Hibernate: Object Life Cycle

Objects in Hibernate go through any of the three states: transient, persistent and detached.

Transient State

When an object is just instantiated, it is said to be in transient state. A transient object does not yet correspond to any row in the database table. Consequently, any modification on a transient object has no effect on the underlying table. Consider the following example:

Book aBook = new Book(”Hibernate”, 450);

Here, aBook is a transient object. Hibernate is not aware of aBook so far.

Persistent State

When an object is associated with a hibernate session in some way, it is said to be in persistent state.
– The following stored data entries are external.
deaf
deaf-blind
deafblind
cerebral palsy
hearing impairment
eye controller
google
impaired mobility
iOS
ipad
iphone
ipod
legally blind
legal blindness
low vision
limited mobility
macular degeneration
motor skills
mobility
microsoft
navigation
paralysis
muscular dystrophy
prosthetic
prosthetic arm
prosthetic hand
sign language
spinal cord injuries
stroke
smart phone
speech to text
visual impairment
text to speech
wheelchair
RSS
The following are some ways to associate an object with a session:

  • Load an already existing object from database
  • Store/Update an object to database

The Session interface provides a number of persistence methods to associate an object with the session such as save() , update() , saveOrUpdate() , merge() , load() , get() , persist() , etc.
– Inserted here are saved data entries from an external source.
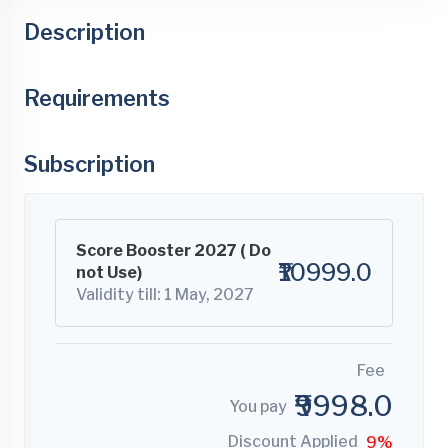
Description
Requirements
Subscription
Score Booster 2027 ( Do
₹10999.0
not Use)
Validity till: 1 May, 2027
Fee
₹9998.0
You pay
Discount Applied
9%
A persistent object corresponds to a row of the database table. Persistent objects are stored in the session’s cache. When a session is flushed (using commit() or rollback()), all persistent objects in session’s cache are saved to the database. So, it is not mandatory to explicitly save or update persistent objects, upon modification, to the database, if they are part of an active transaction. They are saved when the transaction is committed.

Detached State

A detached object is one which was in a session’s cache earlier, but no longer remains there. This may happen if

  • cache is completely cleared (using clear() method), or
  • object is removed from cache (using evict() method) or
  • session is closed (using ciose() method),
  • transaction is committed.

Unlike a transient object, a detached object did correspond to a table row. However, it does not currently correspond to any table row. A detached object, however, may be attached to a session later which makes it persistent again.